═════ Excerpted data

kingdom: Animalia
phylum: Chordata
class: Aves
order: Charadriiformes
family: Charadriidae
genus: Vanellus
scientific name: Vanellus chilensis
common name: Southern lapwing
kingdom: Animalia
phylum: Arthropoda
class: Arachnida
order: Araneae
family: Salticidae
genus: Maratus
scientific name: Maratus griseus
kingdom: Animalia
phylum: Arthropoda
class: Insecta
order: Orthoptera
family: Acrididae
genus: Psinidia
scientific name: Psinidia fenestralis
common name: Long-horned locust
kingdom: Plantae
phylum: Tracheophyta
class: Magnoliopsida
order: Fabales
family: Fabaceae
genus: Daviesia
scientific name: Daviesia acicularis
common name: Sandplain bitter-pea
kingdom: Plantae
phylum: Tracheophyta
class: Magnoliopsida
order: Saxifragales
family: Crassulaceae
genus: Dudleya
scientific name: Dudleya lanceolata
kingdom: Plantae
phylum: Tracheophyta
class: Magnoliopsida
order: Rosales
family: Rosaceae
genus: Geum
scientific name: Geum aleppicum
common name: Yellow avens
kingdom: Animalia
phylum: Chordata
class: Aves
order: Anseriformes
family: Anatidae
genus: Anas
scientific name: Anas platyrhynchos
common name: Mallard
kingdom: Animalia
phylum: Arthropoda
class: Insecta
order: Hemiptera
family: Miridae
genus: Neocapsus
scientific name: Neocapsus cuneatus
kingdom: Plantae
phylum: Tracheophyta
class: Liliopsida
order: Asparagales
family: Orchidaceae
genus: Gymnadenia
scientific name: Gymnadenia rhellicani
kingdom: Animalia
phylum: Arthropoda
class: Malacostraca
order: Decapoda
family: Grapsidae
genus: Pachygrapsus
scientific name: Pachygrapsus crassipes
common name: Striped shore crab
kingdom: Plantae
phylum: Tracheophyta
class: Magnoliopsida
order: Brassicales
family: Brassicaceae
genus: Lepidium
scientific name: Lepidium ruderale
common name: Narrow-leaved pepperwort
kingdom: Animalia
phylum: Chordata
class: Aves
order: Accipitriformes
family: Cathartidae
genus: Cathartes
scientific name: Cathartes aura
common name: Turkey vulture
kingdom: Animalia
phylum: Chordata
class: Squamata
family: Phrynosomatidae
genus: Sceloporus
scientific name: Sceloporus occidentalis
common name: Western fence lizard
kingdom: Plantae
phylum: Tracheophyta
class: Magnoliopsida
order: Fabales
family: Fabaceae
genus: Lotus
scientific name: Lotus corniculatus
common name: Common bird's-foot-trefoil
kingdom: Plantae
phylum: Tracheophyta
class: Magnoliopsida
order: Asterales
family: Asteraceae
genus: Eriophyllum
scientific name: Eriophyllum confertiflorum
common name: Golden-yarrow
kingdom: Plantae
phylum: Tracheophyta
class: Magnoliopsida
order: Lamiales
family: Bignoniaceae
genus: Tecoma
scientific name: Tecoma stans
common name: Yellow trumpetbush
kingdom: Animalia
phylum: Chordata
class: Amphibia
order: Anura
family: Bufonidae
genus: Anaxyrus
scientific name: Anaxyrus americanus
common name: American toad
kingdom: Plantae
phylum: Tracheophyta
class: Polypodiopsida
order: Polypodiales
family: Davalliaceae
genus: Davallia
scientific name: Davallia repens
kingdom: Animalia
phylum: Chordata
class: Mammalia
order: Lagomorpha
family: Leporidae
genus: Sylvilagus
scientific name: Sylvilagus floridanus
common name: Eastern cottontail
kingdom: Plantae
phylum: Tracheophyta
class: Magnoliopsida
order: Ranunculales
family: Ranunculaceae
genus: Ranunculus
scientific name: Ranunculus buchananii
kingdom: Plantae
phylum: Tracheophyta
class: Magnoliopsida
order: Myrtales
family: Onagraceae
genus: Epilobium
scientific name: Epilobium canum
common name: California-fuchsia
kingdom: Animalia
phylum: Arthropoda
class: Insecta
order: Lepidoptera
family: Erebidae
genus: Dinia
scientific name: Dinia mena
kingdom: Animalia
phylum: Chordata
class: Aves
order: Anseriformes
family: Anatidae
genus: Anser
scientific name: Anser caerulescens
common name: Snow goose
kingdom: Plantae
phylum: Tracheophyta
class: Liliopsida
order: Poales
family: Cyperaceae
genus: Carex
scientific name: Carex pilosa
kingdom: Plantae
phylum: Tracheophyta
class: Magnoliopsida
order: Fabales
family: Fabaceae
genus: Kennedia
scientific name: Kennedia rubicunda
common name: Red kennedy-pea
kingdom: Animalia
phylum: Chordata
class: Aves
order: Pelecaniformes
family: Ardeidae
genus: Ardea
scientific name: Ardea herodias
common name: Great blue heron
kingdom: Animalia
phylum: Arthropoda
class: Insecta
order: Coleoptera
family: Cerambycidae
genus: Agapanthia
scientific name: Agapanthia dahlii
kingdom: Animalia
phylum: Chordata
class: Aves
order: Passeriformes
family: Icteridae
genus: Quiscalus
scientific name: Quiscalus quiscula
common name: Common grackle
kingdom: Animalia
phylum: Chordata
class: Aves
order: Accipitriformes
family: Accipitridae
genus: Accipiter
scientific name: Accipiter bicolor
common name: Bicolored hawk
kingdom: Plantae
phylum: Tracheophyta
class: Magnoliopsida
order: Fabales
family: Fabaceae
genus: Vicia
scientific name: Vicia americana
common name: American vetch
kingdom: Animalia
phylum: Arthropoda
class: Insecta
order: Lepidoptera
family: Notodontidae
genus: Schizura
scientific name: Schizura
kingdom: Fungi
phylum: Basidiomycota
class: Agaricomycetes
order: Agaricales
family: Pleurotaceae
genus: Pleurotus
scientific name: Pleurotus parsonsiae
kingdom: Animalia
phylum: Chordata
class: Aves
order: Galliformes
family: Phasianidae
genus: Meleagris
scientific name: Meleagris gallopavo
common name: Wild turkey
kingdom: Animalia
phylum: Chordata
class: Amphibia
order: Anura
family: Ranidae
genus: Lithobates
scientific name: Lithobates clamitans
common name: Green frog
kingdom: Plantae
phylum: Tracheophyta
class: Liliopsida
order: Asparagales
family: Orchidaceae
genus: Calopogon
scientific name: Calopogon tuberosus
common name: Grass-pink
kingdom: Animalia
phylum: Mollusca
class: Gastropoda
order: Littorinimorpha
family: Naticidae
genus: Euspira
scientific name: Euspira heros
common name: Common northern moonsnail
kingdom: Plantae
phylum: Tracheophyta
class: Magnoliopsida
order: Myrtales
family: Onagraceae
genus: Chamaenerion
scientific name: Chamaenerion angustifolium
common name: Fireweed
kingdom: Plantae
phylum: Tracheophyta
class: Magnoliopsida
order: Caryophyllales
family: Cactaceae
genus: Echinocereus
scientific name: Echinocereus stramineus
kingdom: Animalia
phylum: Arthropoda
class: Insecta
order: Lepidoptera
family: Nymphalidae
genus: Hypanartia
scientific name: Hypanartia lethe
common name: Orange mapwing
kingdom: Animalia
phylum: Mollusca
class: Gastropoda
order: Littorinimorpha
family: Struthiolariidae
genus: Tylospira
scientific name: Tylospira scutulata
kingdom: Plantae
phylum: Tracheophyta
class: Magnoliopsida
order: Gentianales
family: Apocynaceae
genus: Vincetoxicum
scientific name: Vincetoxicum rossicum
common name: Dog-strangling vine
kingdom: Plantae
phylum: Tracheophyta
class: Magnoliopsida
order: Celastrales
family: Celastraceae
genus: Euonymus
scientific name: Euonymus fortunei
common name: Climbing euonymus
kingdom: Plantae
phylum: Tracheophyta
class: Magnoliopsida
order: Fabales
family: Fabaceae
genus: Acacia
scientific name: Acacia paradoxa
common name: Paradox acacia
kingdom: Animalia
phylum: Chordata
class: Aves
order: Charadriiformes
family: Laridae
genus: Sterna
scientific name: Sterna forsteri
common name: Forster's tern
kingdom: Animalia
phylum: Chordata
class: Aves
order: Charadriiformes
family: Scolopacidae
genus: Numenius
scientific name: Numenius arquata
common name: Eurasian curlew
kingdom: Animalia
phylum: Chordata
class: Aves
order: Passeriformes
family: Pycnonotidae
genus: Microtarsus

══════════

Task description: Copy everything in the items above exactly, from the very start down to and including the line "common name: Narrow-leaved pepperwort".

Answer to the problem:
kingdom: Animalia
phylum: Chordata
class: Aves
order: Charadriiformes
family: Charadriidae
genus: Vanellus
scientific name: Vanellus chilensis
common name: Southern lapwing
kingdom: Animalia
phylum: Arthropoda
class: Arachnida
order: Araneae
family: Salticidae
genus: Maratus
scientific name: Maratus griseus
kingdom: Animalia
phylum: Arthropoda
class: Insecta
order: Orthoptera
family: Acrididae
genus: Psinidia
scientific name: Psinidia fenestralis
common name: Long-horned locust
kingdom: Plantae
phylum: Tracheophyta
class: Magnoliopsida
order: Fabales
family: Fabaceae
genus: Daviesia
scientific name: Daviesia acicularis
common name: Sandplain bitter-pea
kingdom: Plantae
phylum: Tracheophyta
class: Magnoliopsida
order: Saxifragales
family: Crassulaceae
genus: Dudleya
scientific name: Dudleya lanceolata
kingdom: Plantae
phylum: Tracheophyta
class: Magnoliopsida
order: Rosales
family: Rosaceae
genus: Geum
scientific name: Geum aleppicum
common name: Yellow avens
kingdom: Animalia
phylum: Chordata
class: Aves
order: Anseriformes
family: Anatidae
genus: Anas
scientific name: Anas platyrhynchos
common name: Mallard
kingdom: Animalia
phylum: Arthropoda
class: Insecta
order: Hemiptera
family: Miridae
genus: Neocapsus
scientific name: Neocapsus cuneatus
kingdom: Plantae
phylum: Tracheophyta
class: Liliopsida
order: Asparagales
family: Orchidaceae
genus: Gymnadenia
scientific name: Gymnadenia rhellicani
kingdom: Animalia
phylum: Arthropoda
class: Malacostraca
order: Decapoda
family: Grapsidae
genus: Pachygrapsus
scientific name: Pachygrapsus crassipes
common name: Striped shore crab
kingdom: Plantae
phylum: Tracheophyta
class: Magnoliopsida
order: Brassicales
family: Brassicaceae
genus: Lepidium
scientific name: Lepidium ruderale
common name: Narrow-leaved pepperwort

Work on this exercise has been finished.